CDU in Bremen: Wird Wiebke Winter wieder wer?
Wiebke Winter gilt als Nachwuchshoffnung der Bremer CDU. Jetzt soll die 29-Jährige die neue Fraktionsvorsitzende in der Bürgerschaft werden.

Im Sommer soll die 29-Jährige neue Fraktionsvorsitzende der CDU in der Bremer Bürgerschaft werden. Der bisherige Vorsitzende Frank Imhoff hat vergangene Woche erklärt, bei der Wahl inmitten der Legislatur nicht mehr anzutreten – und seine 29-Jährige Stellvertreterin als Nachfolgerin vorgeschlagen.
Weithin sichtbar wurde Winter 2021. Da war sie 24 Jahre alt, hatte gerade auf Bundesebene die „Klima-Union“ mitgegründet, eine Plattform zur Vernetzung. Als Armin Laschet im Bundestagswahlkampf die SPD an sich vorbeiziehen sah, da schweifte sein verirrtes Auge zu Wiebke Winter: Eine CDU-Politikerin und Klimaaktivistin, dazu jung, klug, irgendwie frisch – alles also, wofür Laschet selbst nicht stand.
Auch mit der eilig berufenen Winter im Wahlkampfteam hat es für Laschet bekanntlich nicht gereicht. Und Winter selbst konnte wenig überraschend kein eigenes Mandat erringen, im traditionellen SPD-Wahlkreis Bremen II.
Progressive Selbstdarstellung
Winter war seitdem trotzdem im Bund und in Bremen politisch fest verankert: Seit vier Jahren sitzt sie im CDU-Bundesvorstand. Bei den Koalitionsgesprächen mit der SPD durfte sie gerade mitverhandeln. Und seit 2023 sitzt sie auch in der Bremer Bürgerschaft, als Fraktionsvize.
Lange hat Winter öffentlich ein progressives Bild von sich gemalt, auch abseits des Klimathemas: In Interviews erzählt sie, dass sie sich intensiv für die Ehe für alle und für ein Adoptionsrecht für homosexuelle Paare eingesetzt hat. Sie hat sich für kostenlose Verhütungsmittel und eine gute Versorgung mit Abtreibungsärzt*innen eingesetzt, gegen das diese betreffende „Werbeverbot“ nach Paragraf 219a Stellung bezogen – allerdings auch dafür, Paragraf 218 im Strafgesetzbuch zu belassen.
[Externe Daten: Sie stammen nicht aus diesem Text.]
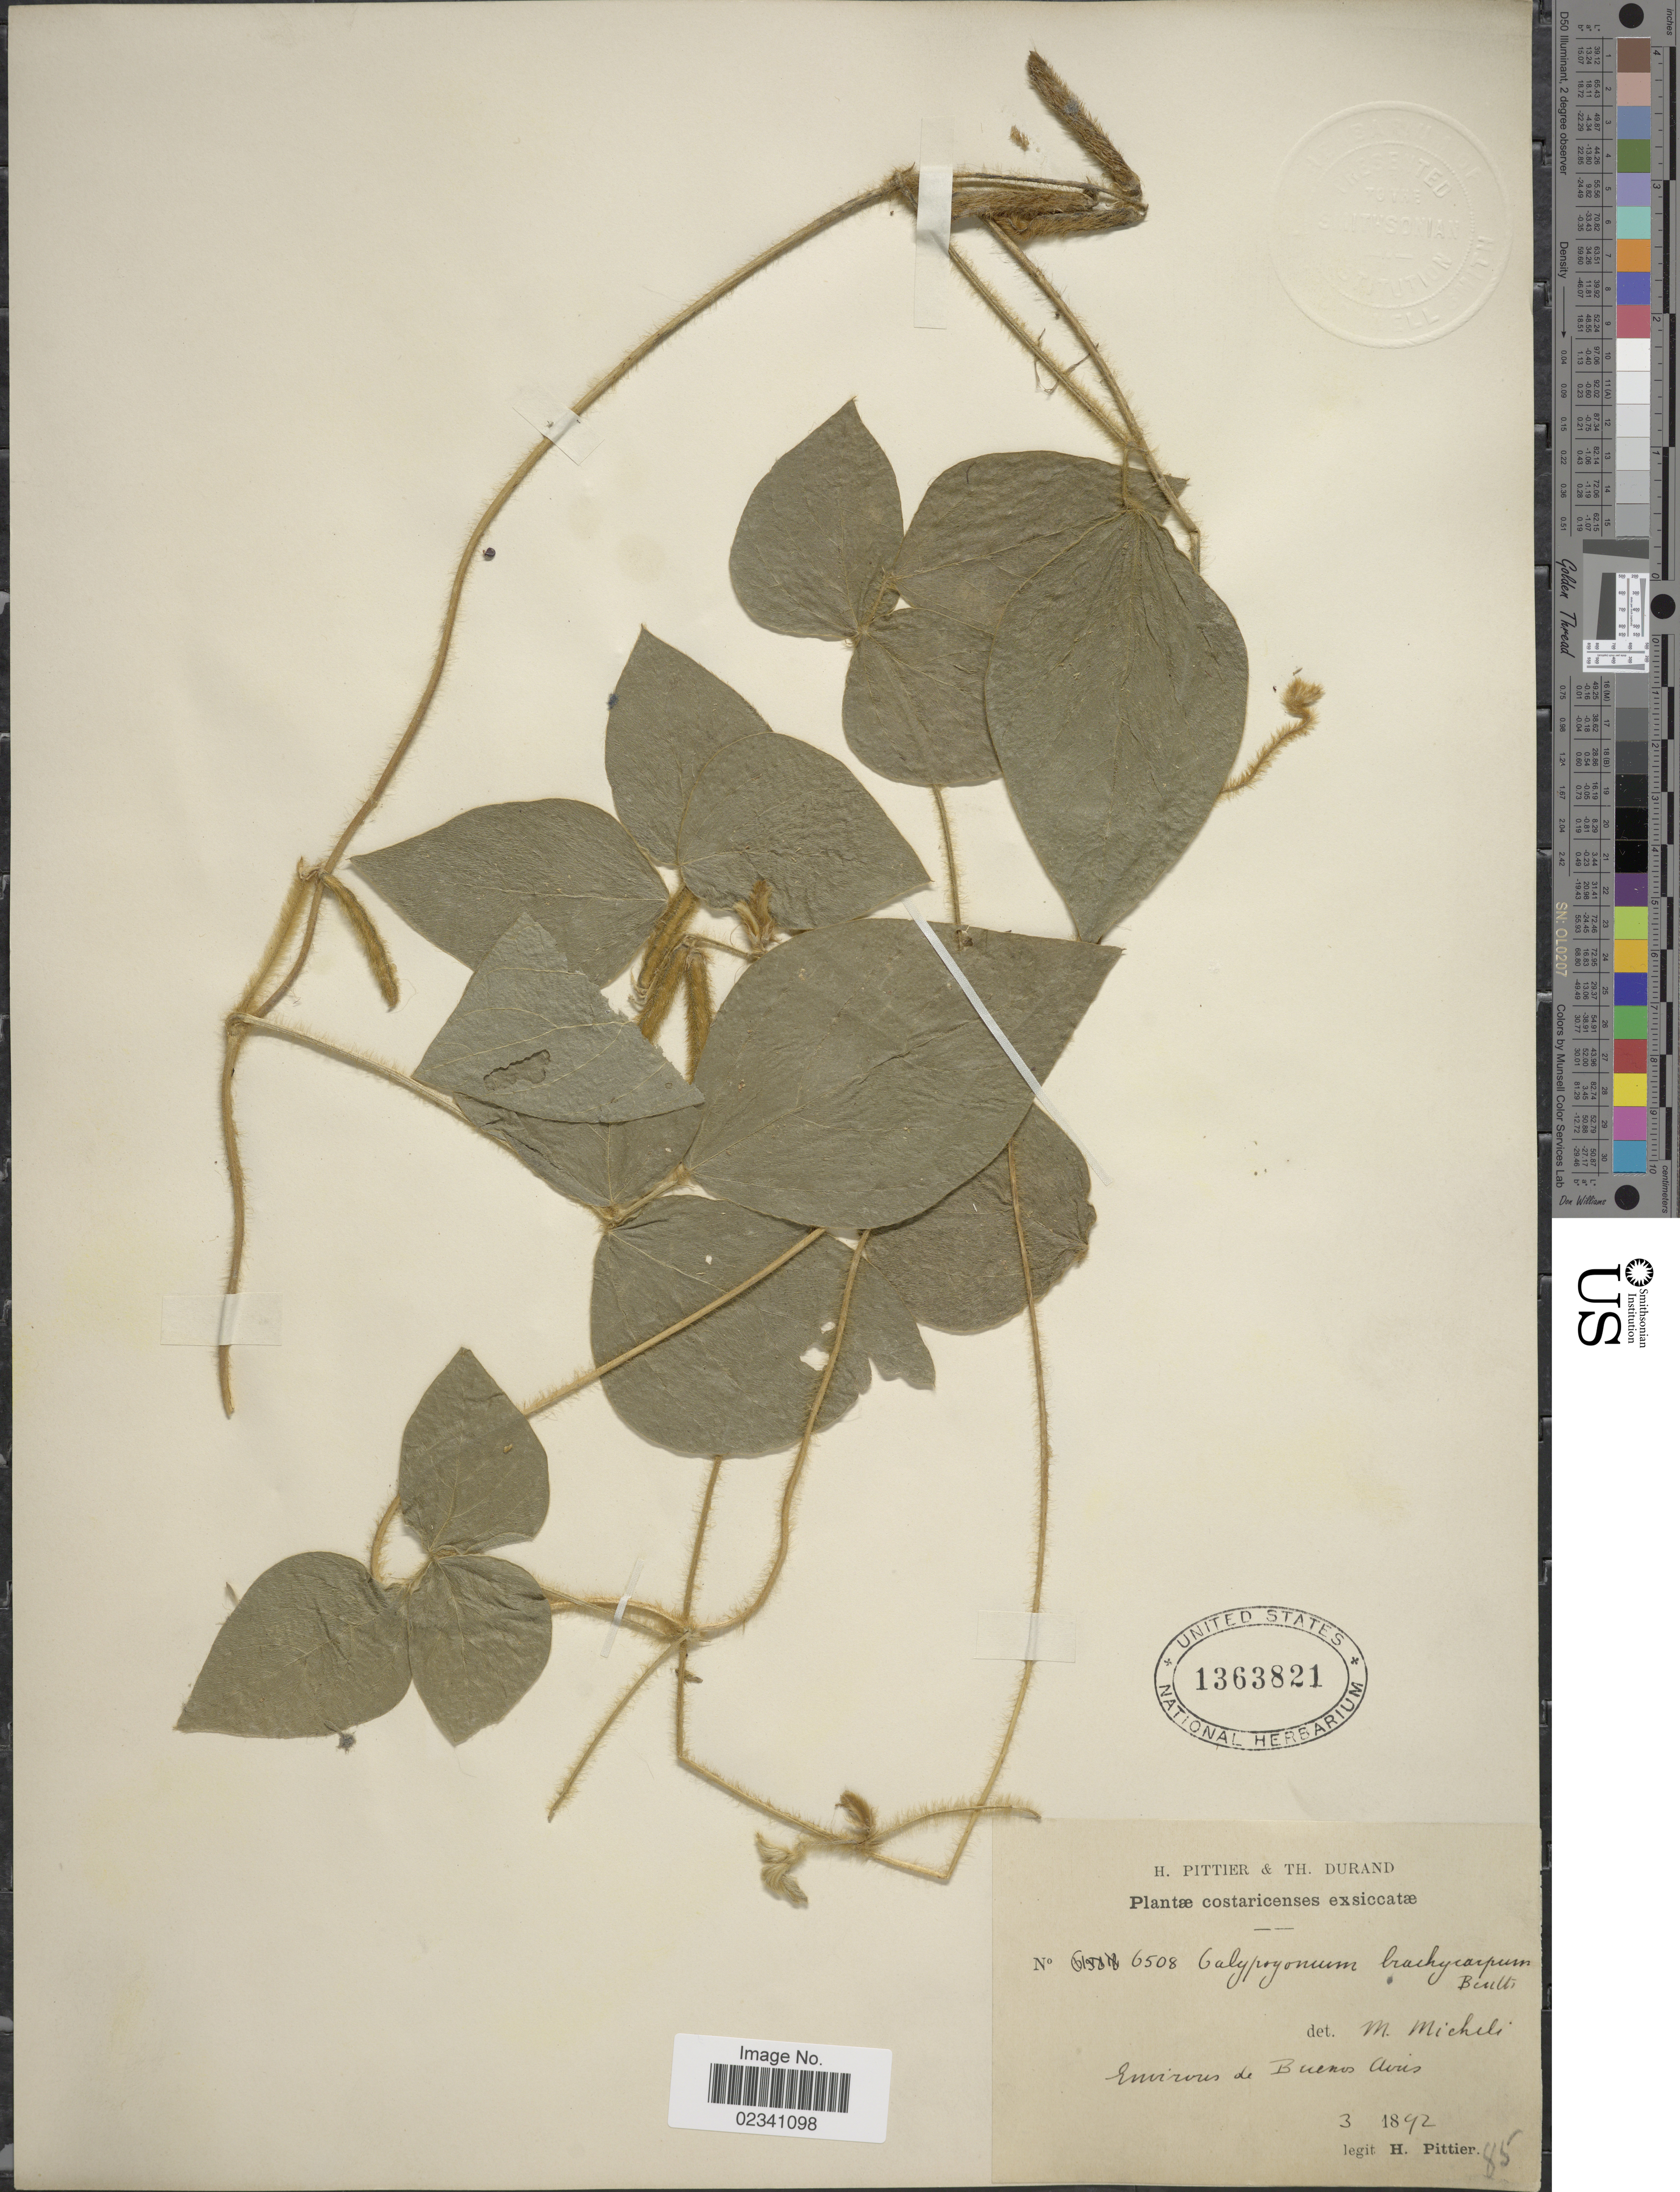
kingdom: Plantae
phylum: Tracheophyta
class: Magnoliopsida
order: Fabales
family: Fabaceae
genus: Calopogonium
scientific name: Calopogonium mucunoides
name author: Desv.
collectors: H. F. Pittier & T. Durand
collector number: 85/6508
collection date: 1892-03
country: Costa Rica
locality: Environs de Buenos Aires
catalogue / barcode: US 1363821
Doch in der Bremer Bürgerschaft wurde es ein bisschen stiller um die stellvertretende Fraktionsvorsitzende: Anders als im Wahlkampf konnte sie sich in den Mühen der Ebene nicht besonders profilieren. Das liegt sicher auch an ihren besetzten Themen: Winter ist Sprecherin ihrer Fraktion für Europa und Justiz. Das passt schon, sie ist seit 2023 promovierte Juristin („Big Data und KI im Gesundheitswesen“), aber zum Glänzen ist keines von beiden so recht geeignet.
Migrationsbashing kein Alleinstellungsmerkmal
Als Vorsitzende der Innendeputation in der Bürgerschaft spielt sie die innere Sicherheit als klassisches CDU-Thema: mehr Abschiebungen, mehr Härte gegen „Clans“. Tendenziell geeignet, um Punkte bei der CDU-Wählerschaft zu sammeln – aber: Man hat das schon mal gehört. Vielleicht sogar markiger und überzeugter.
Ein Alleinstellungsmerkmal hat Winter mit dem immer gleichen Migrationsbashing nicht. Und was ist mit dem Klima? Stellvertretende Vorsitzende in der von ihr gegründeten Klima-Union ist sie weiterhin. Aber ausgerechnet in der Bremer CDU ist die Nische schon kompetent mit dem Bürgerschaftsabgeordneten Martin Michalik besetzt – ebenfalls stellvertretender Fraktionschef.
Dass der erst 56-jährige Imhoff ankündigt, „einen Schritt zur Seite“ zu treten, „damit die nächste Generation nach vorne kann“, gibt ihr die Chance, ihr Profil wieder zu schärfen, auch für die Bürgerschaftswahl 2027. Denn so richtig viele attraktive Posten hat die Bremer CDU nicht zu bieten – und um die kämpfen auch andere; auch solche, die nun wirklich nicht als progressiv gelten können.